I am currently conducting analysis on the returns to adult learning with the NEPS Cohort 6 dataset.
For the analysis, I would need the education level that individuals had the first time (e.g. wave 1) they participated in the NEPS. However, the education variable that I currently have in the Basics dataset is for example tx28103 (Recent ISCED), which as far as I can tell only shows the most recent education level though.This does not allow me to identify whether there has been a change in the education level in the interim years.
For the analysis, I would need the education level that individuals had the
first time (e.g. wave 1) they participated in the NEPS. However, the
education variable that I currently have in the Basics dataset is for
example tx28103 (Recent ISCED), which as far as I can tell only shows the
most recent education level though.This does not allow me to identify
whether there has been a change in the education level in the interim
years.
Is there another variable I could use? Or would I need to check the value
of the education variable from a previous dataset version (e.g. 1.0.0.)?

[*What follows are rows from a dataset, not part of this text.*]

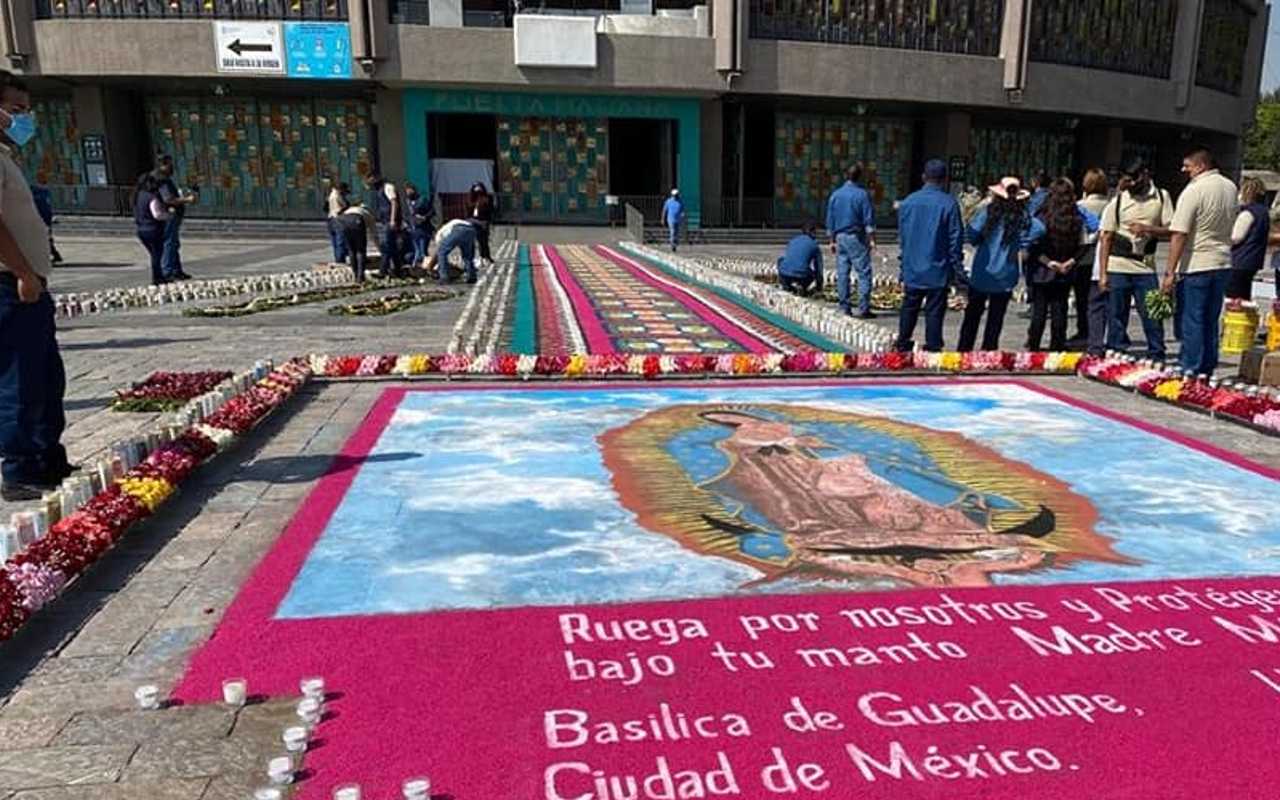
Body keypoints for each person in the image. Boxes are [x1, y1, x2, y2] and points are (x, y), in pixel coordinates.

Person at [0, 71, 73, 501]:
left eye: (26, 111)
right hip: (11, 284)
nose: (23, 119)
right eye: (15, 110)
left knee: (47, 375)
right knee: (19, 379)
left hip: (29, 285)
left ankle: (47, 457)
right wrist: (25, 273)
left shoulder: (7, 156)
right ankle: (21, 467)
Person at [1162, 146, 1238, 376]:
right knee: (1210, 318)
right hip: (1223, 260)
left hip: (1197, 262)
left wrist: (1169, 271)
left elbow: (1179, 233)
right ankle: (1207, 365)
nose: (1184, 170)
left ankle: (1190, 367)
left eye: (1188, 166)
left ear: (1201, 165)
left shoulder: (1194, 190)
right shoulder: (1230, 187)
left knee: (1192, 318)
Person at [1098, 159, 1173, 361]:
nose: (1130, 183)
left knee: (1151, 314)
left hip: (1145, 266)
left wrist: (1148, 229)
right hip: (1118, 264)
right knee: (1116, 314)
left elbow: (1172, 230)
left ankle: (1156, 352)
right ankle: (1116, 350)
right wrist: (1103, 274)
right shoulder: (1119, 200)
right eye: (1127, 180)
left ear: (1145, 174)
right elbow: (1106, 237)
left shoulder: (1161, 197)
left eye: (1134, 179)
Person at [957, 177, 1043, 352]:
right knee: (996, 318)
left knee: (972, 315)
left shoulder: (988, 213)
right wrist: (1023, 242)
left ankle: (964, 350)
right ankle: (989, 351)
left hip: (983, 271)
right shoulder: (1022, 217)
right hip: (1006, 273)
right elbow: (1040, 228)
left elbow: (972, 235)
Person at [894, 158, 965, 352]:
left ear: (924, 177)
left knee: (909, 307)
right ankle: (933, 346)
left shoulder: (908, 202)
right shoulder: (949, 204)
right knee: (934, 310)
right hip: (937, 267)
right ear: (944, 179)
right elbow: (955, 240)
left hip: (912, 265)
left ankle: (903, 343)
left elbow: (903, 238)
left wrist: (903, 264)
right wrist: (957, 269)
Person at [1027, 178, 1094, 351]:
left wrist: (1049, 262)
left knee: (1039, 312)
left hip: (1043, 270)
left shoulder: (1042, 216)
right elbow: (1085, 244)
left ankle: (1033, 346)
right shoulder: (1076, 217)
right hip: (1066, 270)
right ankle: (1057, 347)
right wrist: (1071, 262)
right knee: (1060, 311)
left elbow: (1032, 245)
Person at [825, 164, 877, 318]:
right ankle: (863, 307)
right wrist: (872, 240)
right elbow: (868, 221)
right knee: (864, 272)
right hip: (856, 237)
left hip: (840, 237)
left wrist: (831, 240)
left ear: (845, 176)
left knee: (842, 273)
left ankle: (844, 307)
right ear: (860, 177)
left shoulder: (836, 195)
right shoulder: (862, 195)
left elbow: (830, 219)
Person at [1077, 169, 1110, 354]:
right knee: (1100, 300)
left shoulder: (1081, 205)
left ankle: (1084, 331)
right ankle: (1098, 333)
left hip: (1083, 256)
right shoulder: (1111, 205)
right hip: (1102, 258)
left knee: (1084, 299)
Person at [153, 154, 196, 282]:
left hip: (170, 215)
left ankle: (176, 270)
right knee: (170, 243)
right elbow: (168, 199)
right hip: (168, 215)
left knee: (174, 243)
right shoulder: (161, 179)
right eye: (170, 164)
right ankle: (168, 271)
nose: (172, 167)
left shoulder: (161, 177)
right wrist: (187, 199)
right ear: (164, 165)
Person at [1227, 176, 1269, 300]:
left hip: (1240, 261)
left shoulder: (1247, 213)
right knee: (1245, 295)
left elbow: (1235, 237)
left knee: (1234, 297)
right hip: (1254, 260)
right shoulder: (1263, 212)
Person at [134, 173, 170, 286]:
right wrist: (169, 215)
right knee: (156, 254)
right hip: (153, 229)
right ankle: (157, 277)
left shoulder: (138, 196)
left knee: (154, 254)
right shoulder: (151, 197)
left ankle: (159, 276)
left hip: (141, 229)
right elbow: (157, 214)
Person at [367, 173, 405, 278]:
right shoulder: (379, 190)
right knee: (392, 247)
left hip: (390, 221)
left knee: (386, 246)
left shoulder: (388, 187)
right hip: (385, 220)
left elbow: (394, 203)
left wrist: (393, 220)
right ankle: (398, 270)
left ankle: (382, 271)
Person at [425, 217, 480, 285]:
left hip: (458, 229)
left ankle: (444, 277)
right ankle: (472, 276)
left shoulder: (439, 235)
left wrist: (430, 267)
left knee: (442, 253)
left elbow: (439, 253)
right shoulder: (449, 225)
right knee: (467, 256)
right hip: (471, 230)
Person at [775, 220, 824, 295]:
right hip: (802, 276)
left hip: (785, 273)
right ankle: (802, 286)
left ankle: (786, 285)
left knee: (780, 261)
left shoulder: (793, 240)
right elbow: (819, 268)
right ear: (812, 232)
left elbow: (790, 257)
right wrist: (819, 286)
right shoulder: (814, 245)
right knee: (813, 272)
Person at [336, 203, 377, 283]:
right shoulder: (367, 214)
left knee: (351, 250)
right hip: (356, 221)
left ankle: (355, 274)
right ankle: (360, 276)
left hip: (343, 222)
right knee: (360, 250)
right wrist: (379, 248)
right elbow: (374, 233)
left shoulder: (350, 209)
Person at [405, 182, 433, 269]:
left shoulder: (422, 200)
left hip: (424, 229)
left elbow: (432, 211)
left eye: (410, 190)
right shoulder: (408, 201)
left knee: (422, 251)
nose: (408, 193)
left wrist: (424, 217)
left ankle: (426, 267)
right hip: (414, 229)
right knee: (416, 250)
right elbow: (408, 214)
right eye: (407, 191)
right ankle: (418, 267)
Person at [469, 182, 494, 264]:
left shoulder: (487, 198)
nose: (478, 193)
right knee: (478, 240)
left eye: (479, 191)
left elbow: (490, 210)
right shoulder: (472, 199)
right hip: (474, 221)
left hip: (483, 221)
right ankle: (481, 256)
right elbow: (469, 211)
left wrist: (487, 221)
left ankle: (487, 256)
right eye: (476, 191)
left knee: (484, 240)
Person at [326, 180, 350, 264]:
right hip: (338, 219)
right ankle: (340, 261)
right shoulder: (337, 195)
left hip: (330, 219)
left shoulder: (330, 195)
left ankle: (338, 259)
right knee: (340, 242)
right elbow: (344, 206)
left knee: (335, 243)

the Basics dataset’s tx28103 variable always features the last known level of education.
There is no ready-to-use variable featuring the level of education at the time of each
participant’s first interview (be reminded that not all participants joined starting
cohort 6 in its first wave, namely ALWA study conducted at the Institute for Employment
Research IAB).
However, the Basics dataset variable is just created from a more feature rich dataset,
called Education dataset, which contains the complete educational history of each
participant. I think the way you want to go is:
generate the interview date for each participant’s first participation from CohortProfile
generate the exact date of each educational achievement in Education
merge both
select only educational attainments that have been achieved before the first
participation; and select the chronologically last per person.
In Stata, this could be done like so:
/*
this Stata code uses the neps: prefix command;
to install it, run the following Stata command:
. net install nepstools , from(http://nocrypt.neps-data.de/stata)
*/
/* (0) set up */
neps set study SC6 /* NEPS Starting Cohort 6 */
neps set version 11.0.0 /* version 11.0.0 */
neps set level D /* confidentiality level: Download */
/* (1) generate the interview date for each participant's first participation from
CohortProfile */
neps : use CohortProfile , clear
sort ID_t wave
keep if tx80220==1 /* keep only participants */
generate intdate=ym(inty,intm) /* generate interview date */
format intdate %tm
keep ID_t intdate
by ID_t : keep if _n==1 /* keep chronologically first observation per person */
tempfile intdates
save `"`intdates'"' /* temporarily save */
/* (2) generate the date of each educational attainments in Education */
neps : use Education , clear
generate att_date=ym(datey,datem) /* generate date of attainment */
format att_date %tm
/* (3) merge both */
merge m:1 ID_t using `"`intdates'"' , assert(match using) keep(match) nogenerate
/* (4) select only educational attainments that have been achieved before the first
participation;
and select the chronologically last per person */
keep if att_date<=intdate
sort ID_t att_date
by ID_t : keep if _n==_N /* this keeps the _last_ known status up to the first interview date */
You can merge the resulting dataset with any other dataset by the key variable ID_t; the
ISCED and CASMIN variables in this crossectional file contain the educational status at
the time of the first interview of a person.
Hi @skeyteam ,
I am still a beginner in NEPS. But maybe this can help anyway, by providing ideas. For neat solutions, please stick to the experts’ posts.
I recently identified the latest ISCED in the Education file. So the procedure should be similar. So I would proceed like that in R:
education <- education[education$datey < intdate ]#after importing the data frame shrink to before the first interview date
fshrinkedu <- with(education, ave(education$datey, ID_t, FUN = function(x) seq_along(x) == which.min(x))) == 1# construct a function to sequence all the spells (presuming they are in order) with seq_along - for each ID_t and return 1 where the minimum is - only keep those rows
educationearliest <- education[fshrinkedu, ]#apply the function to subset the rows
# then merge educationearliest to your master file